When you copy the records that follow, please keep every word exactly as it is and leave out the pictures.

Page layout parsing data
_____

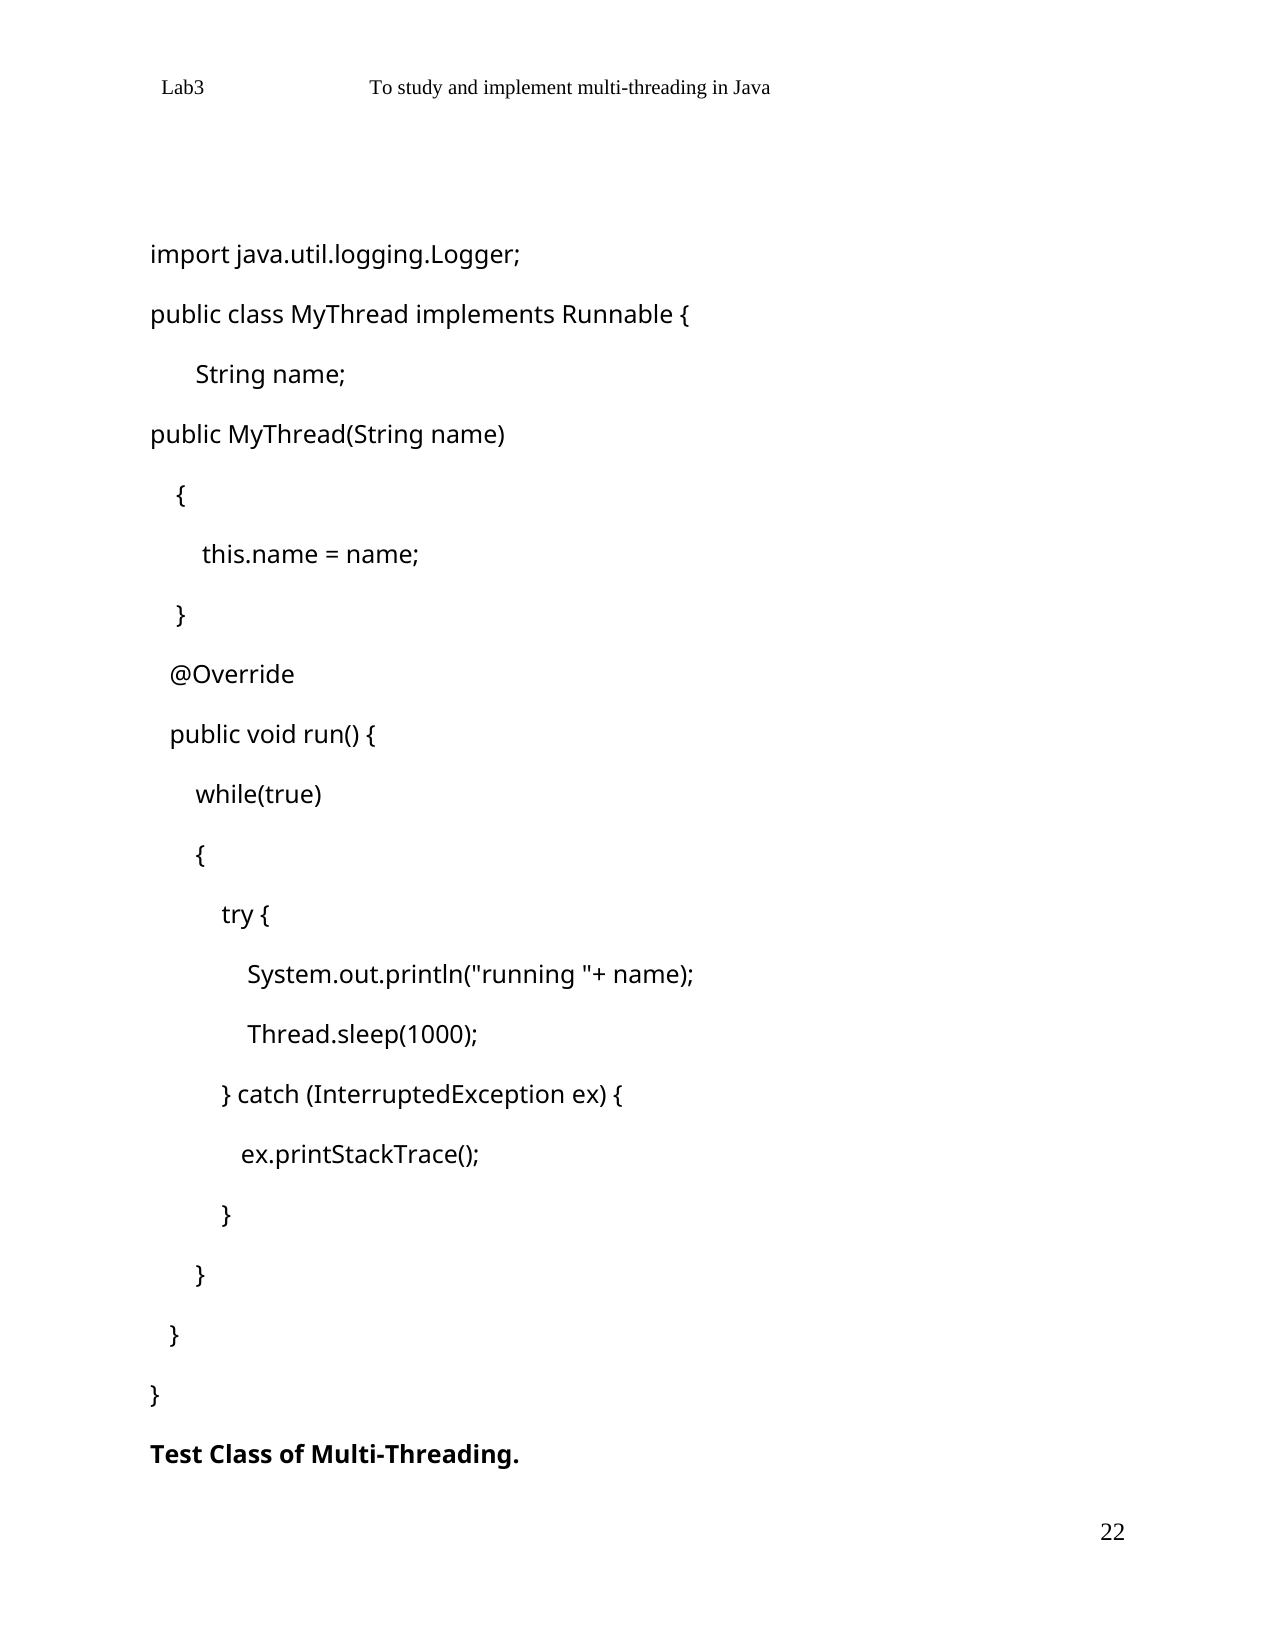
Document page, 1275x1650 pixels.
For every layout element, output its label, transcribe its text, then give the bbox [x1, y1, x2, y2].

text } catch (InterruptedException ex) { [150, 1077, 1125, 1111]
text Thread.sleep(1000); [150, 1017, 1125, 1051]
text } [150, 597, 1125, 631]
text String name; [150, 357, 1125, 391]
text { [150, 837, 1125, 871]
text } [150, 1197, 1125, 1231]
text ex.printStackTrace(); [150, 1137, 1125, 1171]
text } [150, 1257, 1125, 1291]
text public class MyThread implements Runnable { [150, 297, 1125, 331]
text Test Class of Multi-Threading. [150, 1437, 1125, 1471]
text System.out.println("running "+ name); [150, 957, 1125, 991]
text public void run() { [150, 717, 1125, 751]
text while(true) [150, 777, 1125, 811]
text this.name = name; [150, 537, 1125, 571]
text { [150, 477, 1125, 511]
text @Override [150, 657, 1125, 691]
text import java.util.logging.Logger; [150, 237, 1125, 271]
text try { [150, 897, 1125, 931]
text } [150, 1377, 1125, 1411]
text public MyThread(String name) [150, 417, 1125, 451]
text } [150, 1317, 1125, 1351]
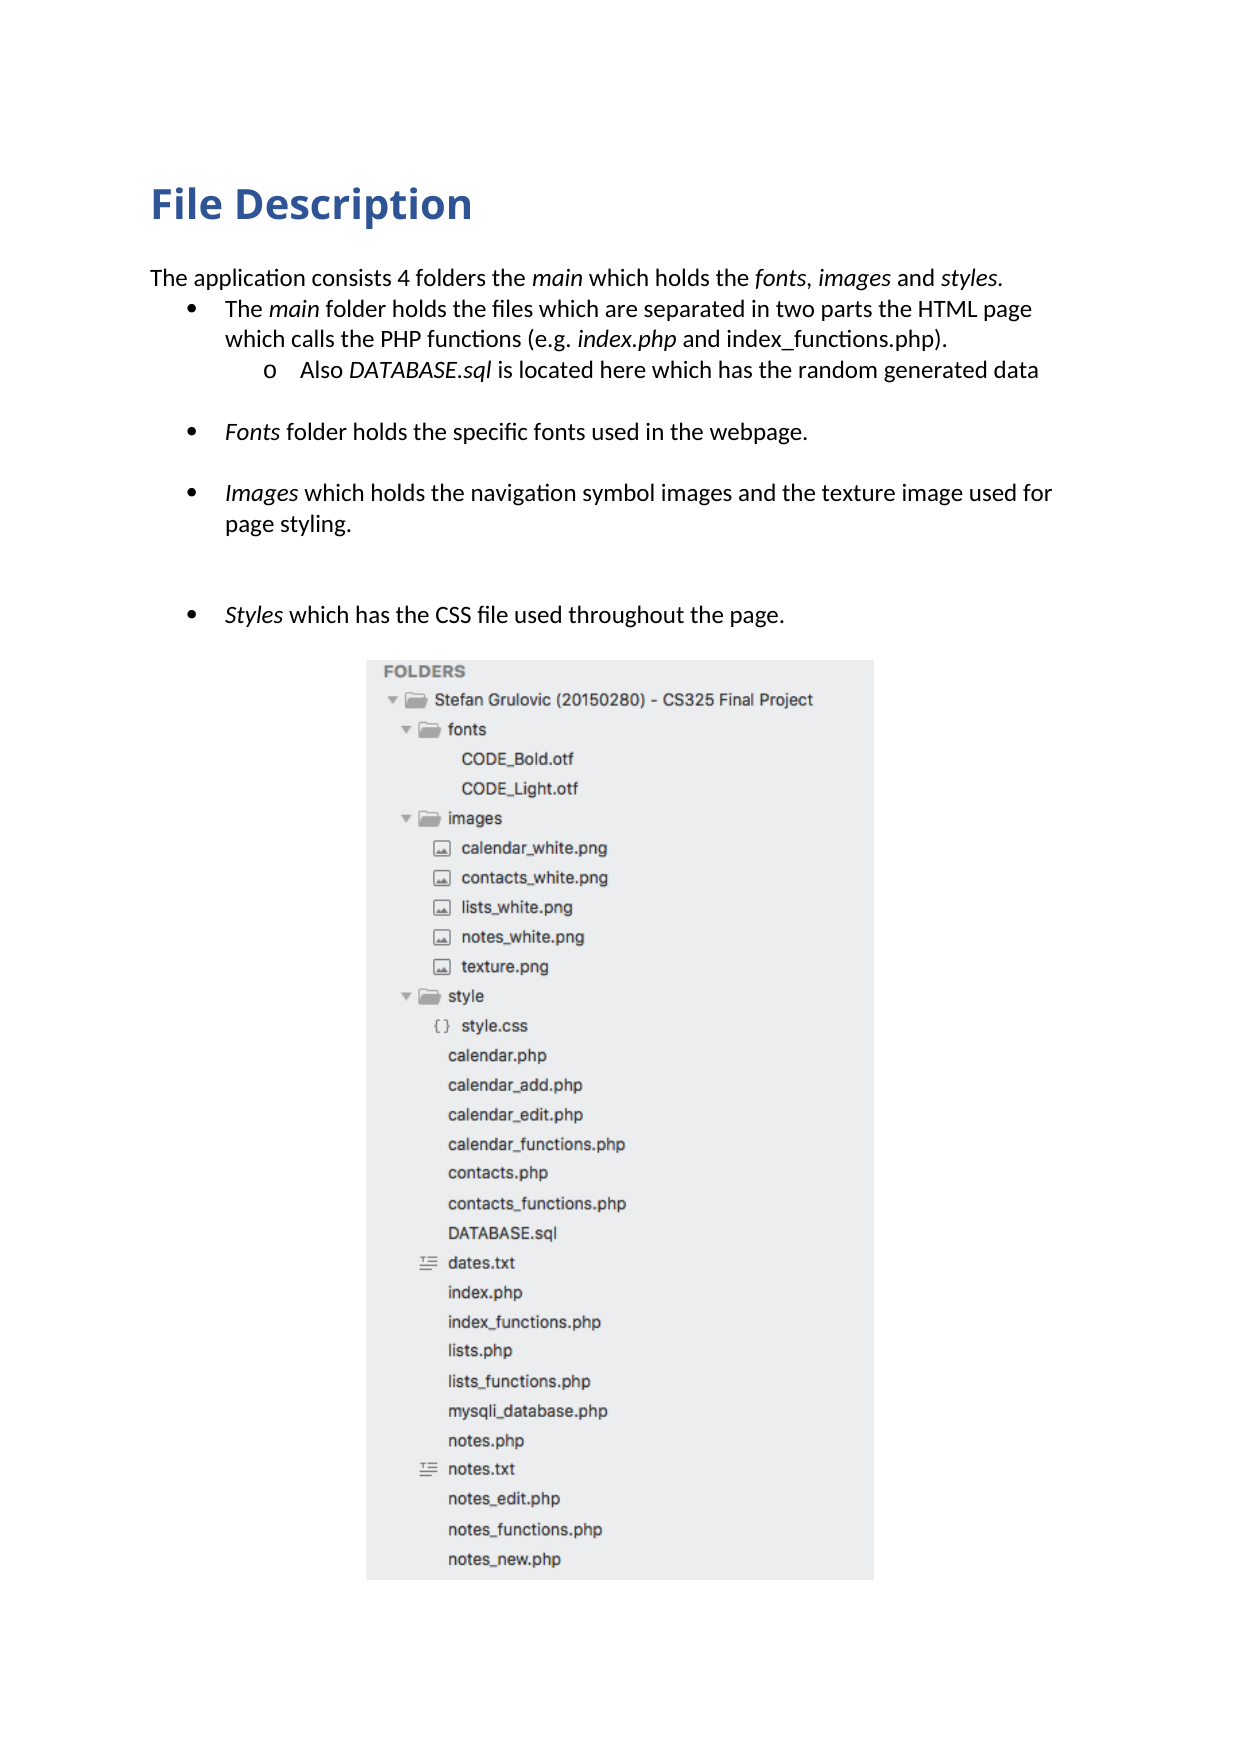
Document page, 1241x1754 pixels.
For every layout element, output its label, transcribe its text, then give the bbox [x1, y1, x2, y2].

subtitle File Description [150, 175, 1090, 232]
list The main folder holds the files which are separated in two parts the HTML page which calls the PHP functions (e.g. index.php and index_functions.php). [187, 293, 1090, 354]
list Also DATABASE.sql is located here which has the random generated data [262, 354, 1090, 386]
list Styles which has the CSS file used throughout the page. [187, 599, 1090, 630]
list Fonts folder holds the specific fonts used in the webpage. [187, 416, 1090, 447]
picture [366, 660, 874, 1580]
list Images which holds the navigation symbol images and the texture image used for page styling. [187, 477, 1090, 538]
text The application consists 4 folders the main which holds the fonts, images and styles. [150, 262, 1090, 293]
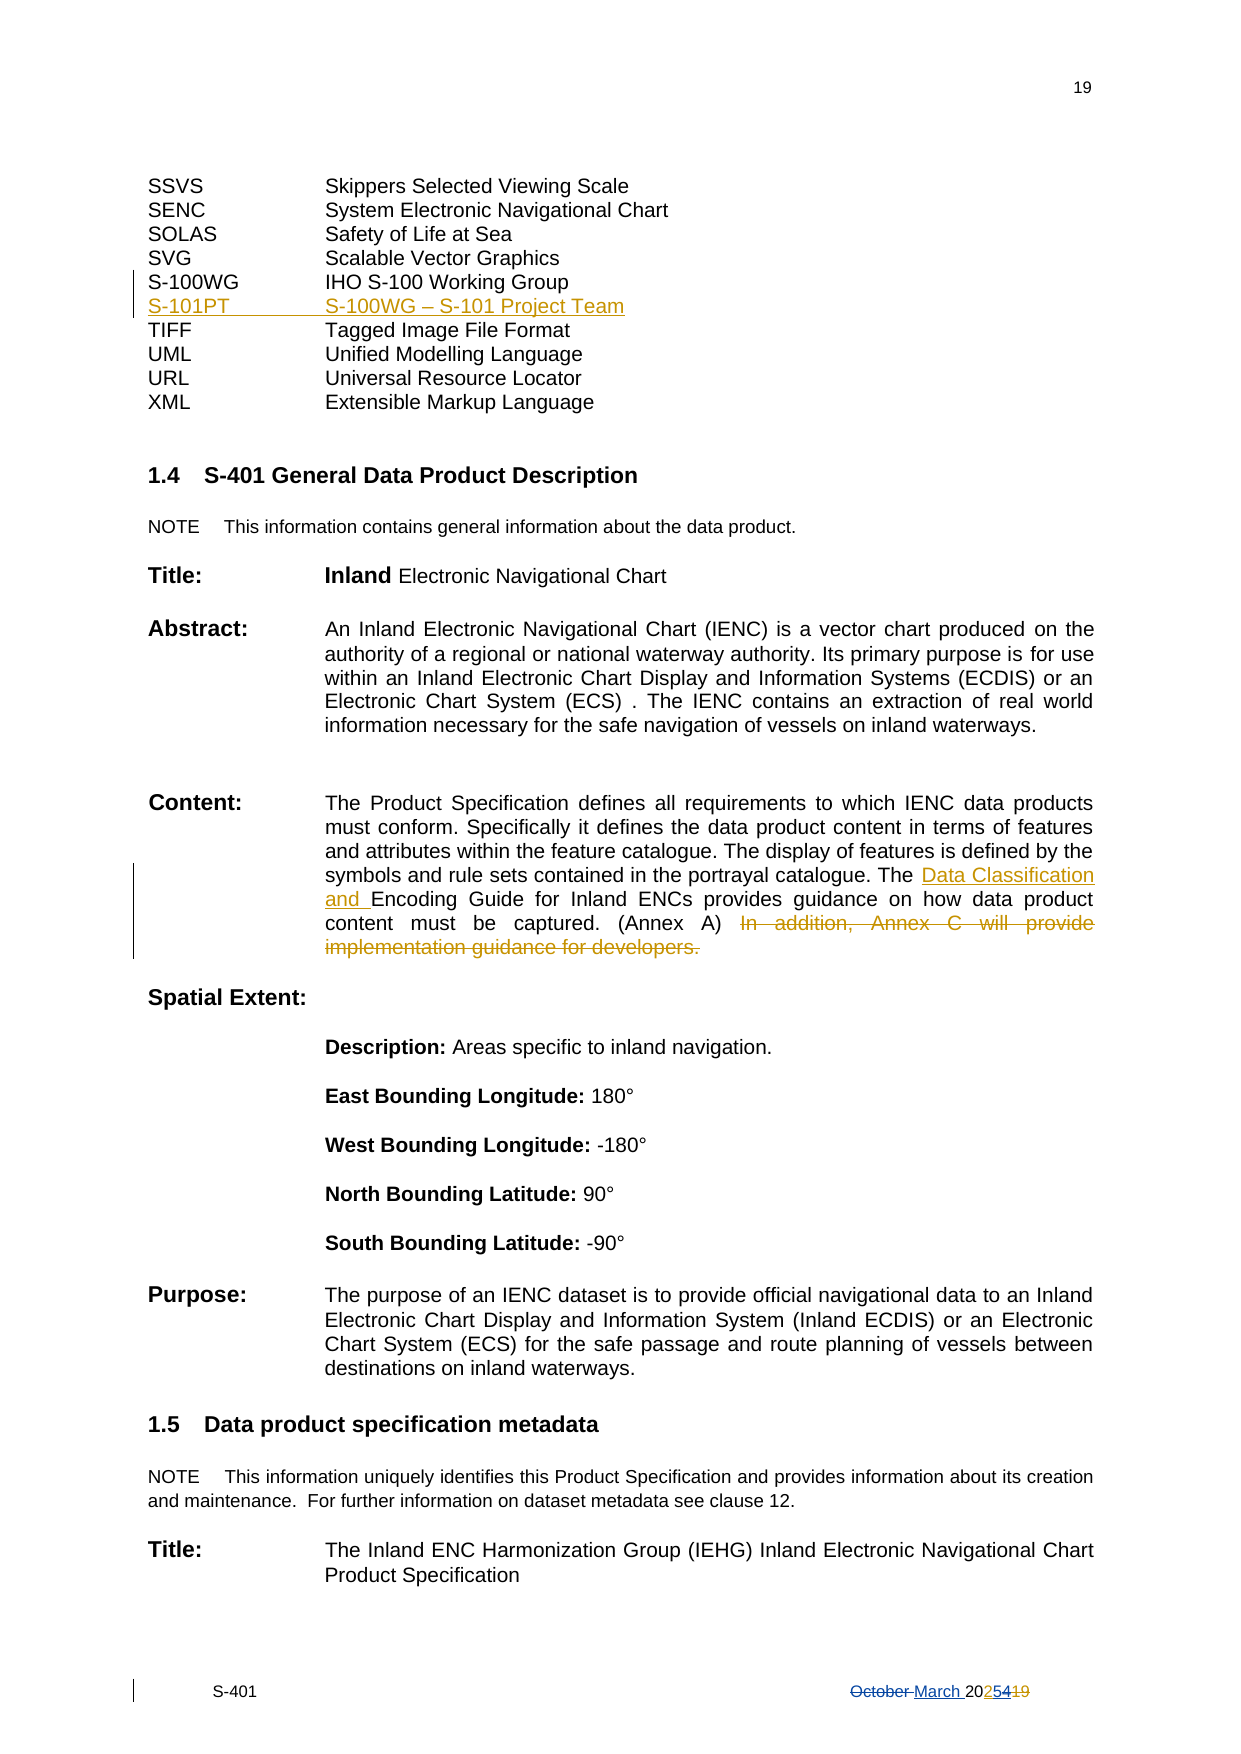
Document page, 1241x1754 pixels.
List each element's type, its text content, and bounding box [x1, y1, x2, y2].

_____

[Written reply]
Document page, 1275x1650 pixels.
For every layout element, output its label, transcribe its text, then give the bbox [x1, y1, x2, y2].

text } catch (InterruptedException ex) { [150, 1077, 1125, 1111]
text Thread.sleep(1000); [150, 1017, 1125, 1051]
text } [150, 597, 1125, 631]
text String name; [150, 357, 1125, 391]
text { [150, 837, 1125, 871]
text } [150, 1197, 1125, 1231]
text ex.printStackTrace(); [150, 1137, 1125, 1171]
text } [150, 1257, 1125, 1291]
text public class MyThread implements Runnable { [150, 297, 1125, 331]
text Test Class of Multi-Threading. [150, 1437, 1125, 1471]
text System.out.println("running "+ name); [150, 957, 1125, 991]
text public void run() { [150, 717, 1125, 751]
text while(true) [150, 777, 1125, 811]
text this.name = name; [150, 537, 1125, 571]
text { [150, 477, 1125, 511]
text @Override [150, 657, 1125, 691]
text import java.util.logging.Logger; [150, 237, 1125, 271]
text try { [150, 897, 1125, 931]
text } [150, 1377, 1125, 1411]
text public MyThread(String name) [150, 417, 1125, 451]
text } [150, 1317, 1125, 1351]
Document page, 1241x1754 pixels.
For every layout element, output its label, transcribe its text, then give the bbox [x1, y1, x2, y2].

subtitle File Description [150, 175, 1090, 232]
list The main folder holds the files which are separated in two parts the HTML page which calls the PHP functions (e.g. index.php and index_functions.php). [187, 293, 1090, 354]
list Also DATABASE.sql is located here which has the random generated data [262, 354, 1090, 386]
list Styles which has the CSS file used throughout the page. [187, 599, 1090, 630]
list Fonts folder holds the specific fonts used in the webpage. [187, 416, 1090, 447]
picture [366, 660, 874, 1580]
list Images which holds the navigation symbol images and the texture image used for page styling. [187, 477, 1090, 538]
text The application consists 4 folders the main which holds the fonts, images and styles. [150, 262, 1090, 293]
Document page, 1241x1754 pixels.
List each element's type, its text content, and bounding box [x1, y1, x2, y2].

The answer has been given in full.